__What to do__:
Keep every word of the listing and reproduce it exactly, but set aside any image found there.
•••••
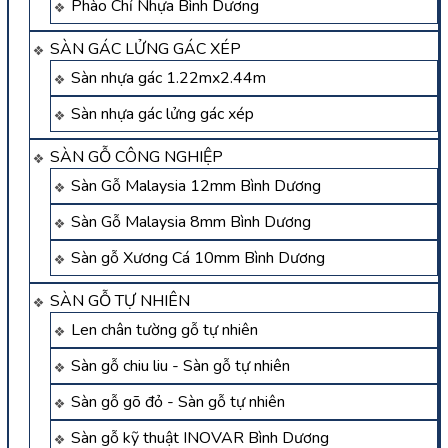
Phào Chỉ Nhựa Bình Dương
SÀN GÁC LỬNG GÁC XÉP
Sàn nhựa gác 1.22mx2.44m
Sàn nhựa gác lửng gác xép
SÀN GỖ CÔNG NGHIỆP
Sàn Gỗ Malaysia 12mm Bình Dương
Sàn Gỗ Malaysia 8mm Bình Dương
Sàn gỗ Xương Cá 10mm Bình Dương
SÀN GỖ TỰ NHIÊN
Len chân tường gỗ tự nhiên
Sàn gỗ chiu liu - Sàn gỗ tự nhiên
Sàn gỗ gõ đỏ - Sàn gỗ tự nhiên
Sàn gỗ kỹ thuật INOVAR Bình Dương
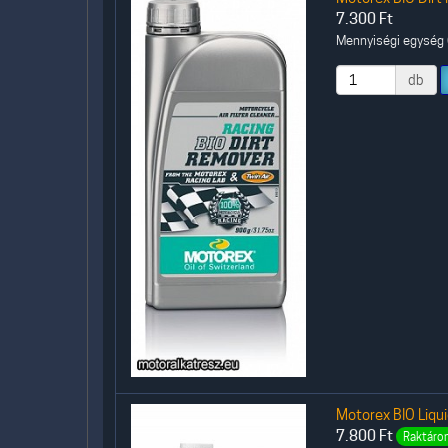
7.300
Ft
Mennyiségi egység (
db
Motorex BIO Liqui
7.800
Ft
Raktáron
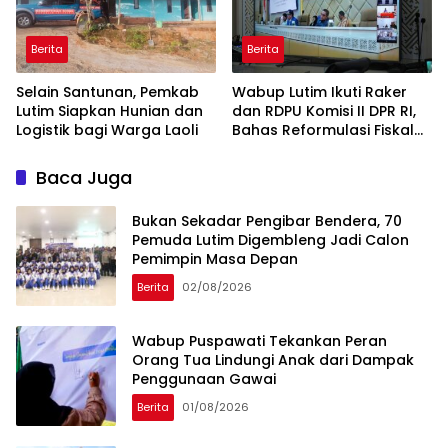
Berita
Berita
Selain Santunan, Pemkab
Wabup Lutim Ikuti Raker
Lutim Siapkan Hunian dan
dan RDPU Komisi II DPR RI,
Logistik bagi Warga Laoli
Bahas Reformulasi Fiskal
Daerah
Baca Juga
‎Bukan Sekadar Pengibar Bendera, 70
Pemuda Lutim Digembleng Jadi Calon
Pemimpin Masa Depan
Berita
02/08/2026
Wabup Puspawati Tekankan Peran
Orang Tua Lindungi Anak dari Dampak
Penggunaan Gawai
Berita
01/08/2026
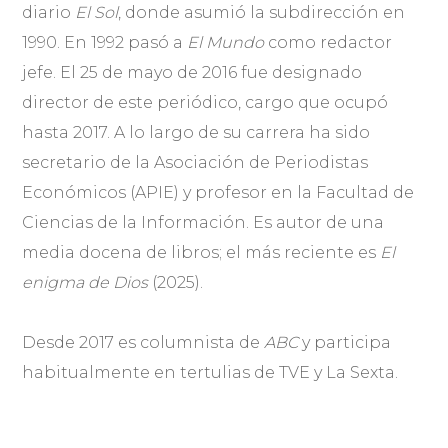
diario
El Sol
, donde asumió la subdirección en
1990. En 1992 pasó a
El Mundo
como redactor
jefe. El 25 de mayo de 2016 fue designado
director de este periódico, cargo que ocupó
hasta 2017. A lo largo de su carrera ha sido
secretario de la Asociación de Periodistas
Económicos (APIE) y profesor en la Facultad de
Ciencias de la Información. Es autor de una
media docena de libros; el más reciente es
El
enigma de Dios
(2025).
Desde 2017 es columnista de
ABC
y participa
habitualmente en tertulias de TVE y La Sexta.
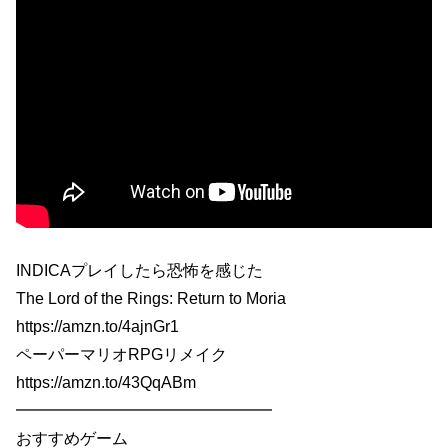
INDICAプレイしたら恐怖を感じた
The Lord of the Rings: Return to Moria
https://amzn.to/4ajnGr1
ペーパーマリオRPGリメイク
https://amzn.to/43QqABm
━━━━━━━━━━━━━━━━
おすすめゲーム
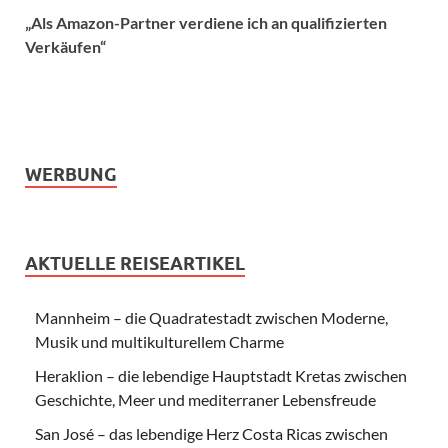
„Als Amazon-Partner verdiene ich an qualifizierten
Verkäufen“
WERBUNG
AKTUELLE REISEARTIKEL
Mannheim – die Quadratestadt zwischen Moderne,
Musik und multikulturellem Charme
Heraklion – die lebendige Hauptstadt Kretas zwischen
Geschichte, Meer und mediterraner Lebensfreude
San José – das lebendige Herz Costa Ricas zwischen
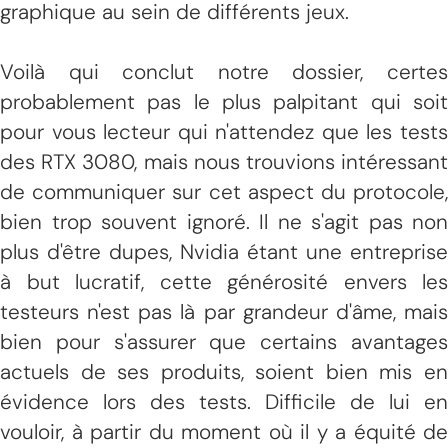
graphique au sein de différents jeux.
Voilà qui conclut notre dossier, certes
probablement pas le plus palpitant qui soit
pour vous lecteur qui n'attendez que les tests
des RTX 3080, mais nous trouvions intéressant
de communiquer sur cet aspect du protocole,
bien trop souvent ignoré. Il ne s'agit pas non
plus d'être dupes, Nvidia étant une entreprise
à but lucratif, cette générosité envers les
testeurs n'est pas là par grandeur d'âme, mais
bien pour s'assurer que certains avantages
actuels de ses produits, soient bien mis en
évidence lors des tests. Difficile de lui en
vouloir, à partir du moment où il y a équité de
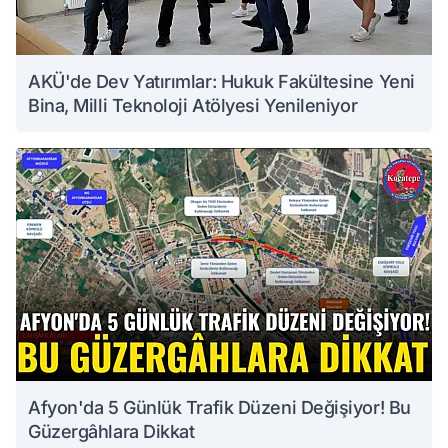
AKÜ'de Dev Yatırımlar: Hukuk Fakültesine Yeni
Bina, Milli Teknoloji Atölyesi Yenileniyor
Afyon'da 5 Günlük Trafik Düzeni Değişiyor! Bu
Güzergâhlara Dikkat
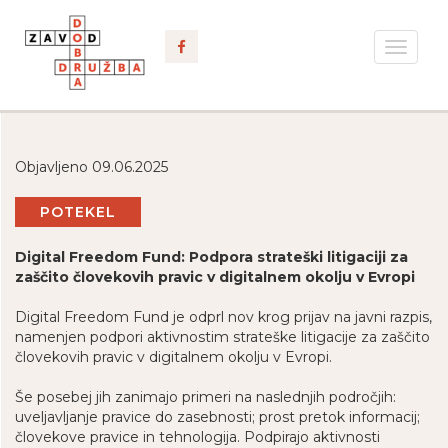
Toggle
navigat
Objavljeno 09.06.2025
POTEKEL
Digital Freedom Fund: Podpora strateški litigaciji za
zaščito človekovih pravic v digitalnem okolju v Evropi
Digital Freedom Fund je odprl nov krog prijav na javni razpis,
namenjen podpori aktivnostim strateške litigacije za zaščito
človekovih pravic v digitalnem okolju v Evropi.
Še posebej jih zanimajo primeri na naslednjih področjih:
uveljavljanje pravice do zasebnosti; prost pretok informacij;
človekove pravice in tehnologija. Podpirajo aktivnosti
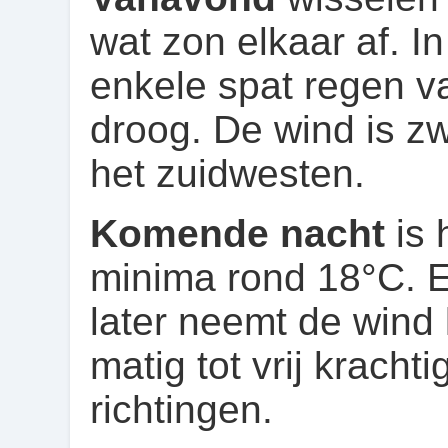
wat zon elkaar af. I
enkele spat regen val
droog. De wind is zw
het zuidwesten.
Komende nacht
is 
minima rond 18°C. Ee
later neemt de wind 
matig tot vrij krachti
richtingen.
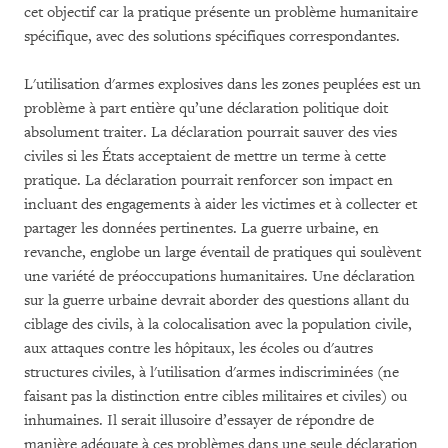
cet objectif car la pratique présente un problème humanitaire
spécifique, avec des solutions spécifiques correspondantes.
L'utilisation d'armes explosives dans les zones peuplées est un
problème à part entière qu’une déclaration politique doit
absolument traiter. La déclaration pourrait sauver des vies
civiles si les États acceptaient de mettre un terme à cette
pratique. La déclaration pourrait renforcer son impact en
incluant des engagements à aider les victimes et à collecter et
partager les données pertinentes. La guerre urbaine, en
revanche, englobe un large éventail de pratiques qui soulèvent
une variété de préoccupations humanitaires. Une déclaration
sur la guerre urbaine devrait aborder des questions allant du
ciblage des civils, à la colocalisation avec la population civile,
aux attaques contre les hôpitaux, les écoles ou d'autres
structures civiles, à l'utilisation d'armes indiscriminées (ne
faisant pas la distinction entre cibles militaires et civiles) ou
inhumaines. Il serait illusoire d’essayer de répondre de
manière adéquate à ces problèmes dans une seule déclaration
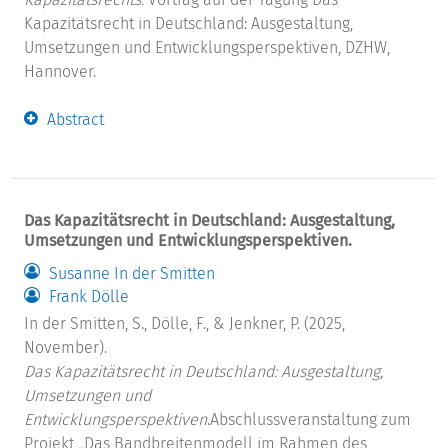
Kapazitätsrecht in Deutschland: Ausgestaltung,
Umsetzungen und Entwicklungsperspektiven, DZHW,
Hannover.
Abstract
Das Kapazitätsrecht in Deutschland: Ausgestaltung,
Umsetzungen und Entwicklungsperspektiven.
Susanne In der Smitten
Frank Dölle
In der Smitten, S., Dölle, F., & Jenkner, P. (2025,
November).
Das Kapazitätsrecht in Deutschland: Ausgestaltung,
Umsetzungen und
Entwicklungsperspektiven
.Abschlussveranstaltung zum
Projekt „Das Bandbreitenmodell im Rahmen des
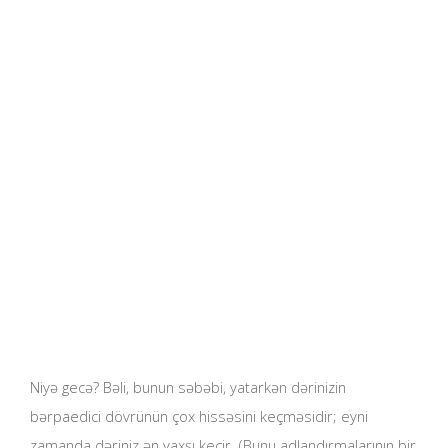
Niyə gecə? Bəli, bunun səbəbi, yatarkən dərinizin
bərpaedici dövrünün çox hissəsini keçməsidir; eyni
zamanda dəriniz ən yaxşı keçir. (Bunu adlandırmalarının bir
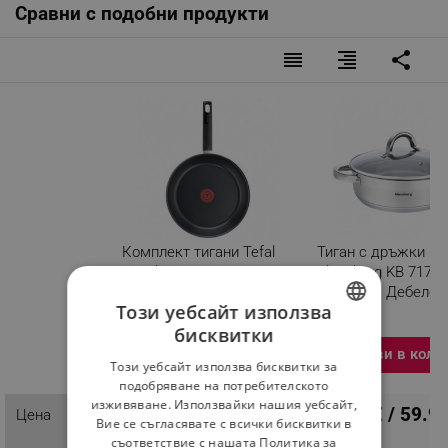
Сравни с подобни продукти
reorder
format_align_right
share
Комплект тигани Tefal
Тиган с дръжки и 
Simplicity B3059883,
Klausberg KB 7173, 
20/24/28 см, Технология
4,6 литра, Дебело 
Този уебсайт използва
Thermo-Spot, Червен
Инокс
бисквитки
Разглеждате този
BULGARIAN
Добави в коли
продукт
Този уебсайт използва бисквитки за
ROMANIAN
подобряване на потребителското
изживяване. Използвайки нашия уебсайт,
30.67 € / 59.9
Цена
ПЦД: 51.08 € / 99.90
Вие се съгласявате с всички бисквитки в
34.72 € /
лв.
съответствие с нашата Политика за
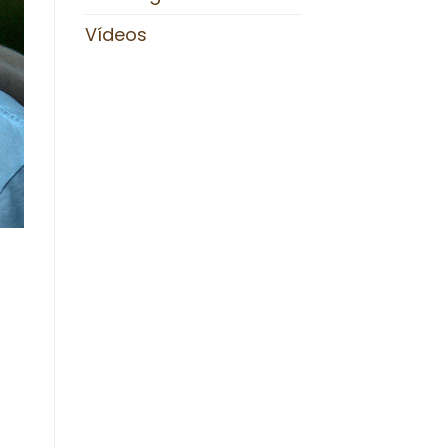
Vídeos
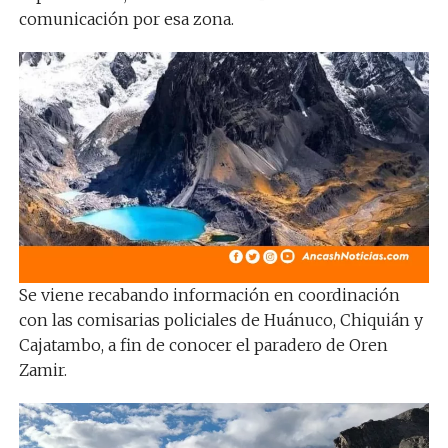
comunicación por esa zona.
Se viene recabando información en coordinación
con las comisarias policiales de Huánuco, Chiquián y
Cajatambo, a fin de conocer el paradero de Oren
Zamir.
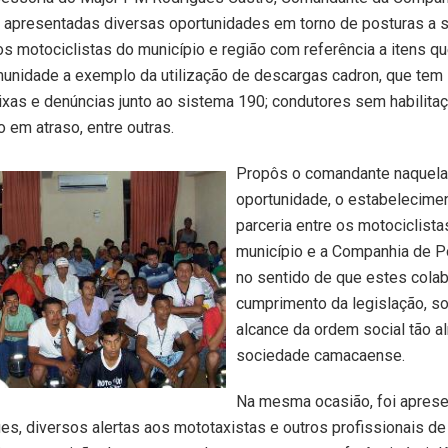
m apresentadas diversas oportunidades em torno de posturas a 
s motociclistas do município e região com referência a itens q
unidade a exemplo da utilização de descargas cadron, que tem 
xas e denúncias junto ao sistema 190; condutores sem habilitaç
em atraso, entre outras.
Propôs o comandante naquela
oportunidade, o estabelecime
parceria entre os motociclista
município e a Companhia de Pol
no sentido de que estes col
cumprimento da legislação, s
alcance da ordem social tão a
sociedade camacaense.
Na mesma ocasião, foi aprese
es, diversos alertas aos mototaxistas e outros profissionais de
•••••
__Output below__:
Phào Chỉ Nhựa Bình Dương
SÀN GÁC LỬNG GÁC XÉP
Sàn nhựa gác 1.22mx2.44m
Sàn nhựa gác lửng gác xép
SÀN GỖ CÔNG NGHIỆP
Sàn Gỗ Malaysia 12mm Bình Dương
Sàn Gỗ Malaysia 8mm Bình Dương
Sàn gỗ Xương Cá 10mm Bình Dương
SÀN GỖ TỰ NHIÊN
Len chân tường gỗ tự nhiên
Sàn gỗ chiu liu - Sàn gỗ tự nhiên
Sàn gỗ gõ đỏ - Sàn gỗ tự nhiên
Sàn gỗ kỹ thuật INOVAR Bình Dương
7.300
Ft
Mennyiségi egység (
db
Motorex BIO Liqui
7.800
Ft
Raktáron
Berita
Berita
Selain Santunan, Pemkab
Wabup Lutim Ikuti Raker
Lutim Siapkan Hunian dan
dan RDPU Komisi II DPR RI,
Logistik bagi Warga Laoli
Bahas Reformulasi Fiskal
Daerah
Baca Juga
‎Bukan Sekadar Pengibar Bendera, 70
Pemuda Lutim Digembleng Jadi Calon
Pemimpin Masa Depan
Berita
02/08/2026
Wabup Puspawati Tekankan Peran
Orang Tua Lindungi Anak dari Dampak
Penggunaan Gawai
Berita
01/08/2026
diario
El Sol
, donde asumió la subdirección en
1990. En 1992 pasó a
El Mundo
como redactor
jefe. El 25 de mayo de 2016 fue designado
director de este periódico, cargo que ocupó
hasta 2017. A lo largo de su carrera ha sido
secretario de la Asociación de Periodistas
Económicos (APIE) y profesor en la Facultad de
Ciencias de la Información. Es autor de una
media docena de libros; el más reciente es
El
enigma de Dios
(2025).
Desde 2017 es columnista de
ABC
y participa
habitualmente en tertulias de TVE y La Sexta.
INDICAプレイしたら恐怖を感じた
The Lord of the Rings: Return to Moria
https://amzn.to/4ajnGr1
ペーパーマリオRPGリメイク
https://amzn.to/43QqABm
━━━━━━━━━━━━━━━━
おすすめゲーム
„Als Amazon-Partner verdiene ich an qualifizierten
Verkäufen“
WERBUNG
AKTUELLE REISEARTIKEL
Mannheim – die Quadratestadt zwischen Moderne,
Musik und multikulturellem Charme
Heraklion – die lebendige Hauptstadt Kretas zwischen
Geschichte, Meer und mediterraner Lebensfreude
San José – das lebendige Herz Costa Ricas zwischen
graphique au sein de différents jeux.
Voilà qui conclut notre dossier, certes
probablement pas le plus palpitant qui soit
pour vous lecteur qui n'attendez que les tests
des RTX 3080, mais nous trouvions intéressant
de communiquer sur cet aspect du protocole,
bien trop souvent ignoré. Il ne s'agit pas non
plus d'être dupes, Nvidia étant une entreprise
à but lucratif, cette générosité envers les
testeurs n'est pas là par grandeur d'âme, mais
bien pour s'assurer que certains avantages
actuels de ses produits, soient bien mis en
évidence lors des tests. Difficile de lui en
vouloir, à partir du moment où il y a équité de
AKÜ'de Dev Yatırımlar: Hukuk Fakültesine Yeni
Bina, Milli Teknoloji Atölyesi Yenileniyor
Afyon'da 5 Günlük Trafik Düzeni Değişiyor! Bu
Güzergâhlara Dikkat
Toggle
navigat
Objavljeno 09.06.2025
POTEKEL
Digital Freedom Fund: Podpora strateški litigaciji za
zaščito človekovih pravic v digitalnem okolju v Evropi
Digital Freedom Fund je odprl nov krog prijav na javni razpis,
namenjen podpori aktivnostim strateške litigacije za zaščito
človekovih pravic v digitalnem okolju v Evropi.
Še posebej jih zanimajo primeri na naslednjih področjih:
uveljavljanje pravice do zasebnosti; prost pretok informacij;
človekove pravice in tehnologija. Podpirajo aktivnosti
wat zon elkaar af. I
enkele spat regen val
droog. De wind is zw
het zuidwesten.
Komende nacht
is 
minima rond 18°C. Ee
later neemt de wind 
matig tot vrij krachti
richtingen.
cet objectif car la pratique présente un problème humanitaire
spécifique, avec des solutions spécifiques correspondantes.
L'utilisation d'armes explosives dans les zones peuplées est un
problème à part entière qu’une déclaration politique doit
absolument traiter. La déclaration pourrait sauver des vies
civiles si les États acceptaient de mettre un terme à cette
pratique. La déclaration pourrait renforcer son impact en
incluant des engagements à aider les victimes et à collecter et
partager les données pertinentes. La guerre urbaine, en
revanche, englobe un large éventail de pratiques qui soulèvent
une variété de préoccupations humanitaires. Une déclaration
sur la guerre urbaine devrait aborder des questions allant du
ciblage des civils, à la colocalisation avec la population civile,
aux attaques contre les hôpitaux, les écoles ou d'autres
structures civiles, à l'utilisation d'armes indiscriminées (ne
faisant pas la distinction entre cibles militaires et civiles) ou
inhumaines. Il serait illusoire d’essayer de répondre de
manière adéquate à ces problèmes dans une seule déclaration
Kapazitätsrecht in Deutschland: Ausgestaltung,
Umsetzungen und Entwicklungsperspektiven, DZHW,
Hannover.
Abstract
Das Kapazitätsrecht in Deutschland: Ausgestaltung,
Umsetzungen und Entwicklungsperspektiven.
Susanne In der Smitten
Frank Dölle
In der Smitten, S., Dölle, F., & Jenkner, P. (2025,
November).
Das Kapazitätsrecht in Deutschland: Ausgestaltung,
Umsetzungen und
Entwicklungsperspektiven
.Abschlussveranstaltung zum
Projekt „Das Bandbreitenmodell im Rahmen des
Niyə gecə? Bəli, bunun səbəbi, yatarkən dərinizin
bərpaedici dövrünün çox hissəsini keçməsidir; eyni
zamanda dəriniz ən yaxşı keçir. (Bunu adlandırmalarının bir
Сравни с подобни продукти
reorder
format_align_right
share
Комплект тигани Tefal
Тиган с дръжки и 
Simplicity B3059883,
Klausberg KB 7173, 
20/24/28 см, Технология
4,6 литра, Дебело 
Този уебсайт използва
Thermo-Spot, Червен
Инокс
бисквитки
Разглеждате този
BULGARIAN
Добави в коли
продукт
Този уебсайт използва бисквитки за
ROMANIAN
подобряване на потребителското
изживяване. Използвайки нашия уебсайт,
30.67 € / 59.9
Цена
ПЦД: 51.08 € / 99.90
Вие се съгласявате с всички бисквитки в
34.72 € /
лв.
съответствие с нашата Политика за
Vídeos
comunicación por esa zona.
Se viene recabando información en coordinación
con las comisarias policiales de Huánuco, Chiquián y
Cajatambo, a fin de conocer el paradero de Oren
Zamir.
m apresentadas diversas oportunidades em torno de posturas a 
s motociclistas do município e região com referência a itens q
unidade a exemplo da utilização de descargas cadron, que tem 
xas e denúncias junto ao sistema 190; condutores sem habilitaç
em atraso, entre outras.
Propôs o comandante naquela
oportunidade, o estabelecime
parceria entre os motociclista
município e a Companhia de Pol
no sentido de que estes col
cumprimento da legislação, s
alcance da ordem social tão a
sociedade camacaense.
Na mesma ocasião, foi aprese
es, diversos alertas aos mototaxistas e outros profissionais de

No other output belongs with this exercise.